Personally, I would think half of the rushing TDs scored by visitors in Pittsburgh being courtesy of Matt Schaub would go toward my argument that TDs are fundamentally somewhat random to begin with.
I mean, in the bigger picture I'm not a huge fan of Lendale in ANY WEEK for the reason you're pointing out -- you're counting on difficult to predict TDs instead of yardage that should be more stable.
But my point here is that when you have a runner whose production is TD-heavy to begin with, playing any particular D ought to be considered less of a deterrent than it would otherwise be. Especially when your alternative is a career backup for a pass-heavy team whose opportunities are dependent on a game-time injury decision you're trying to predict three days out. So if you drafted Lendale thinking he had value, you may as well attempt to get your money's worth instead of bailing for waiver wire fodder before the season's even begun.
Just my 2 cents.
Good luck!
I know this isn't meant to be a debate thread, but I just have to chime in once more here. Pittsburgh, the number 2 rushing D last year allowed 7 rushing TDs all year, including only 2 at home. Detroit, the number 32 (last) rushing D last year allowed 31 rushing TDs all year, including 17 at home. Yet you say:
"Personally, I would think half of the rushing TDs scored by visitors in Pittsburgh being courtesy of Matt Schaub would go toward my argument that TDs are fundamentally somewhat random to begin with."

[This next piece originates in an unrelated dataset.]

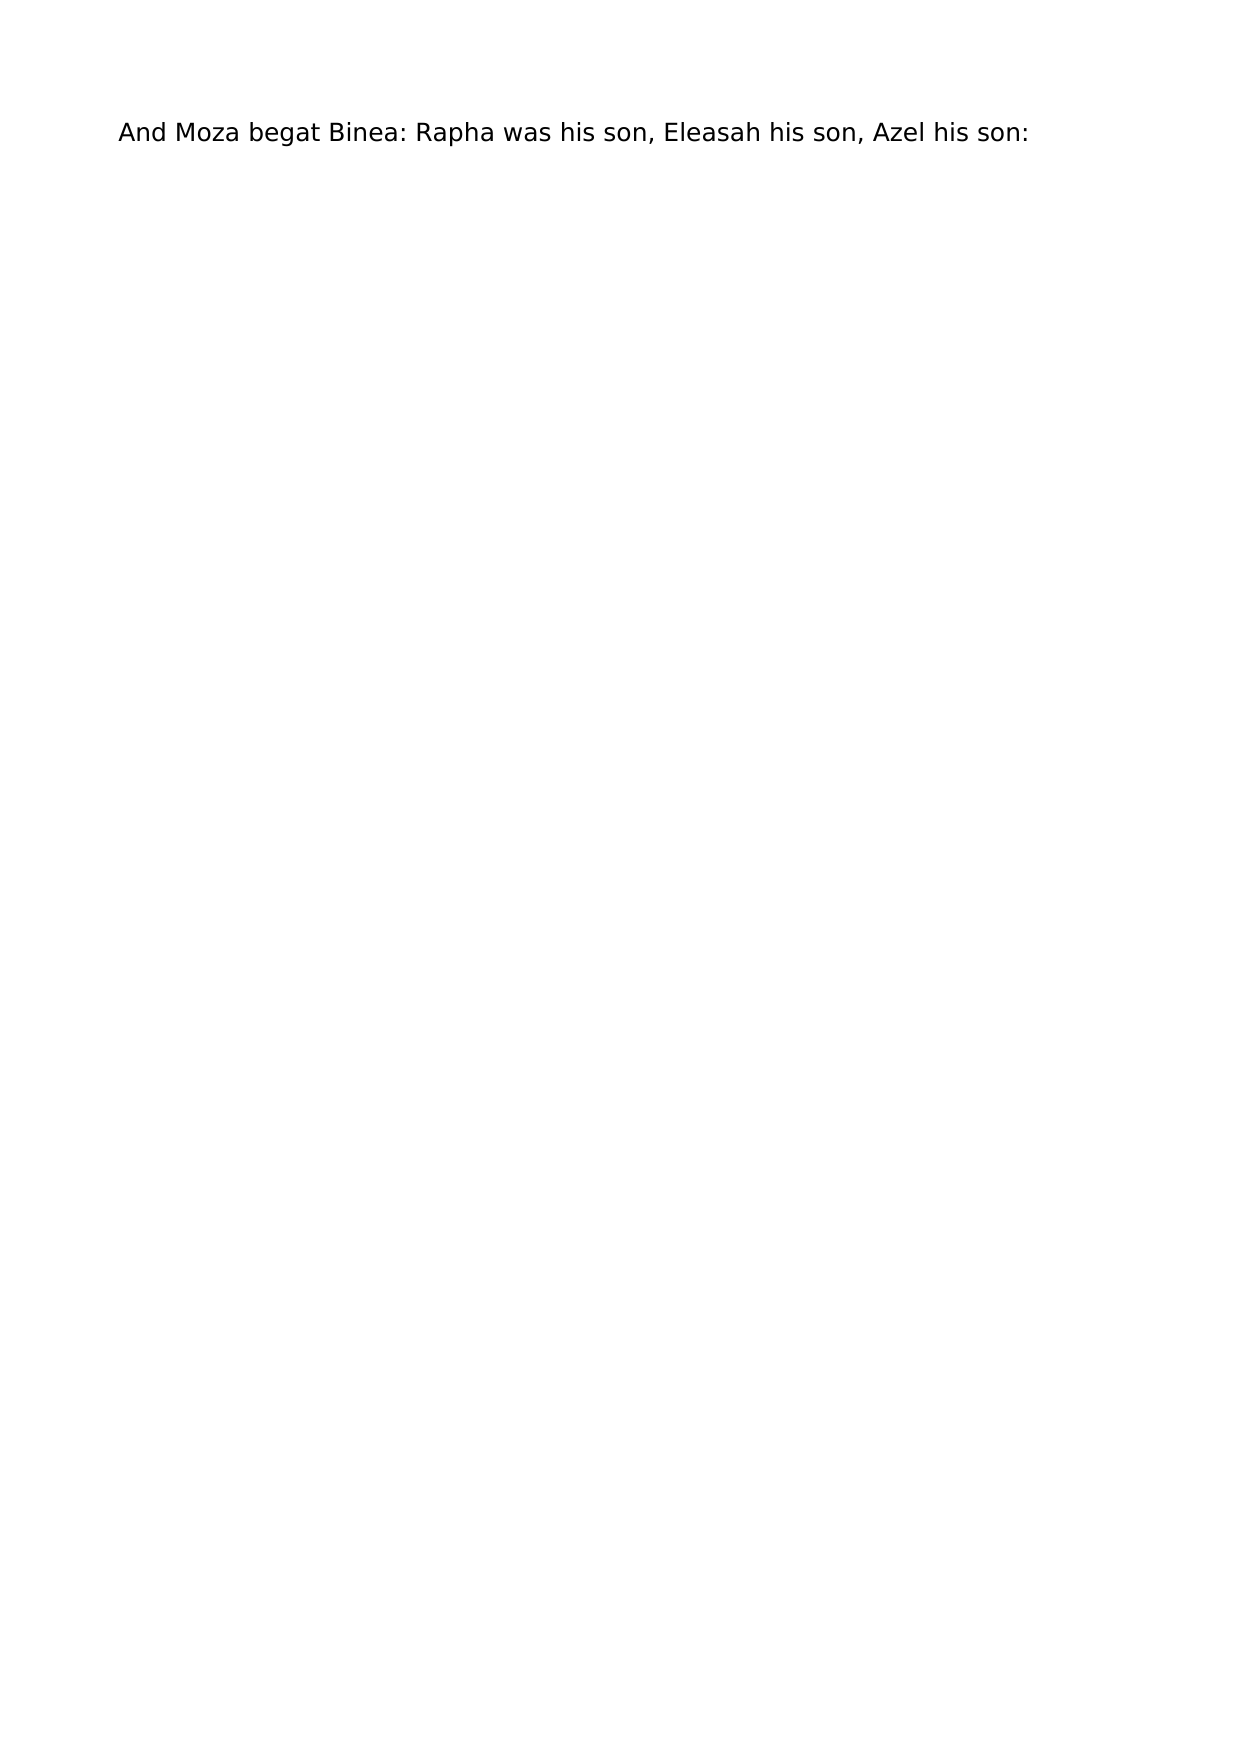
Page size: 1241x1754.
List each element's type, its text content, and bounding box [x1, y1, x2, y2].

Really you like the odds against a team that allowed 2 rushing TDs in 8 games as much as you like the odds against a team that allowed 17 in 8 games? Their defensive rankings against the run correspond to the total TDs allowed exactly as one would expect.
Mike Bell wouldn't have been waiver wire fodder if Pierre Thomas had been announced as out for the season. He'd have been a top 100 draft pick. For week 1, you might as well consider him that top 100 pick, with the tastiest matchup humanly possible.
If that isn't enough, Mike Bell scored 10 fantasy points against Detroit last year even with Pierre Thomas healthy and starting.
This one isn't a six of one, half dozen of the other situation. It's just not even close. As far as Pierre's chances of playing this week, it'd be a miracle, and like I said, Bell would be a better play anyway.